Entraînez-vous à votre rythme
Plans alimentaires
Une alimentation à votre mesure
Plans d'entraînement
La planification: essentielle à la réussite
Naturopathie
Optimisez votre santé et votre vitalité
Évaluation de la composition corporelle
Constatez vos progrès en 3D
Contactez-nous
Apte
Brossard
..........
▸ **TASK PROMPT**:
Output exactly, and only, the lines running from the one that contains "La planification: essentielle à la réussite" through the last line of the entries above.

▸ **FINAL ANSWER**:
La planification: essentielle à la réussite
Naturopathie
Optimisez votre santé et votre vitalité
Évaluation de la composition corporelle
Constatez vos progrès en 3D
Contactez-nous
Apte
Brossard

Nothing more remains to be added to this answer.